O câncer de pulmão permanece como um dos tipos de câncer mais mortais no Brasil, com alarmantes estatísticas que revelam que a maioria dos casos é detectada apenas em estágios avançados. Dados recentes do Instituto Nacional de Câncer (INCA) mostram que apenas 16% dos diagnósticos ocorrem em fase inicial, o que impacta negativamente as chances de cura. Às vésperas do Dia Nacional de Combate ao Fumo, que se celebra em 29 de agosto, Jorge Abissamra Filho, coordenador da equipe médica de Oncologia da Hapvida, destaca a importância da detecção precoce para transformar os resultados do tratamento.
De acordo com Abissamra, identificar o câncer em sua fase inicial pode abrir portas para abordagens terapêuticas curativas, como cirurgia e radioterapia. Além disso, dependendo do tipo e características do tumor, tratamentos adicionais como quimioterapia, imunoterapia e terapias-alvo podem ser integrados. “Quanto mais cedo o diagnóstico, maiores as chances de cura”, enfatiza o oncologista.

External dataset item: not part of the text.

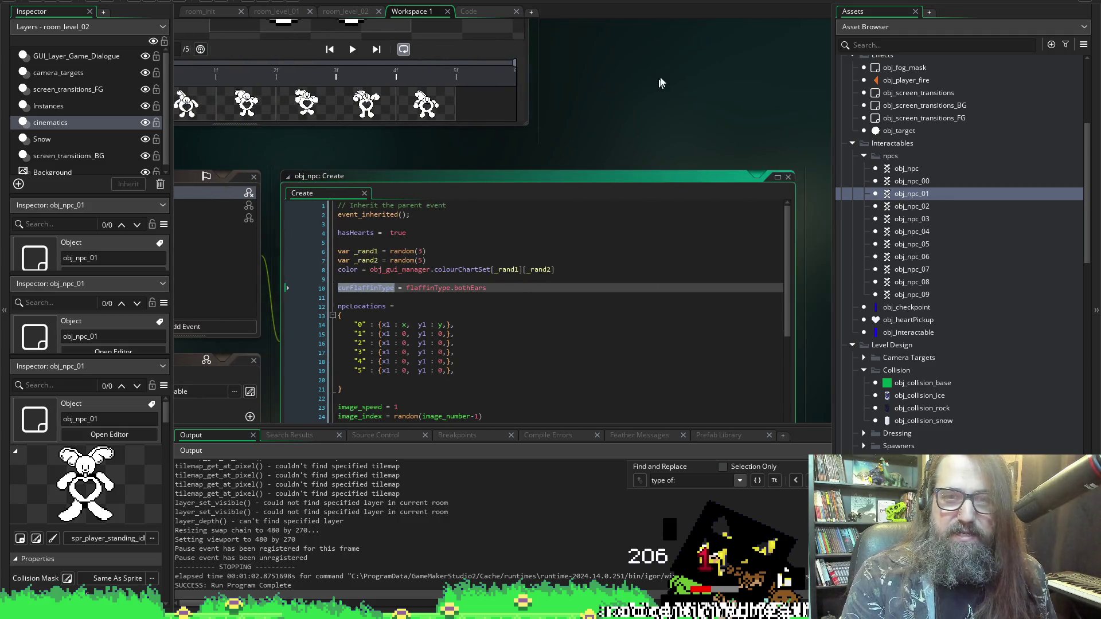
left_click(571, 112)
scroll(510, 161, "down", 6)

Segundo o INCA, quando o câncer de pulmão é diagnosticado precocemente, 56% dos pacientes conseguem sobreviver por cinco anos. Esse número, no entanto, despenca para apenas 18% quando se considera todos os estágios da doença.
Desvendando uma doença silenciosa
Abissamra ressalta que o pulmão é um órgão com grande capacidade funcional, permitindo que pequenos tumores cresçam sem apresentar sintomas. Os sinais geralmente surgem de forma sutil e inespecífica, como tosse persistente, fadiga, dor torácica e perda de peso inexplicada. “Tossir sangue é um alerta que não deve ser ignorado e requer investigação imediata”, adverte o especialista.
A recomendação internacional mais aceita para o rastreamento do câncer de pulmão é a realização de tomografias computadorizadas de tórax de baixa dose anualmente em indivíduos entre 50 e 80 anos, que tenham um histórico de consumo de pelo menos 20 maços-ano e que ainda fumem ou tenham parado há menos de 15 anos. Essa abordagem deve ser discutida de forma individualizada com um médico. “Realizar o rastreamento de maneira adequada pode resultar na descoberta do câncer em um estágio inicial, assintomático e potencialmente curável”, lembra Abissamra.
O dilema dos cigarros eletrônicos
Com o aumento do uso de cigarros eletrônicos, Abissamra ressalta que ainda faltam estudos de longo prazo, como os que existem para o cigarro convencional, para entender completamente os riscos de câncer de pulmão associados a esses produtos. Contudo, ele alerta que os vapes podem conter nicotina, metais, partículas ultrafinas e diversas substâncias potencialmente tóxicas e carcinogênicas.
Os benefícios de deixar o vício
Para os fumantes de longa data, Abissamra explica que os benefícios de parar de fumar se manifestam progressivamente. Melhorias na saúde cardiovascular e respiratória podem ser notadas logo nas primeiras horas e dias após abandonar o cigarro, enquanto a redução do risco de câncer de pulmão leva mais tempo. Após dez a quinze anos sem fumar, o risco diminui de forma significativa em comparação àqueles que continuam fumando, embora ainda permaneça maior do que o de quem nunca fumou. “Nunca é tarde para parar. Mesmo quem fuma há décadas pode se beneficiar ao largar o cigarro”, afirma o médico.
No Dia Nacional de Combate ao Fumo, a mensagem que Abissamra quer transmitir é clara: “Não existe consumo seguro de cigarro”.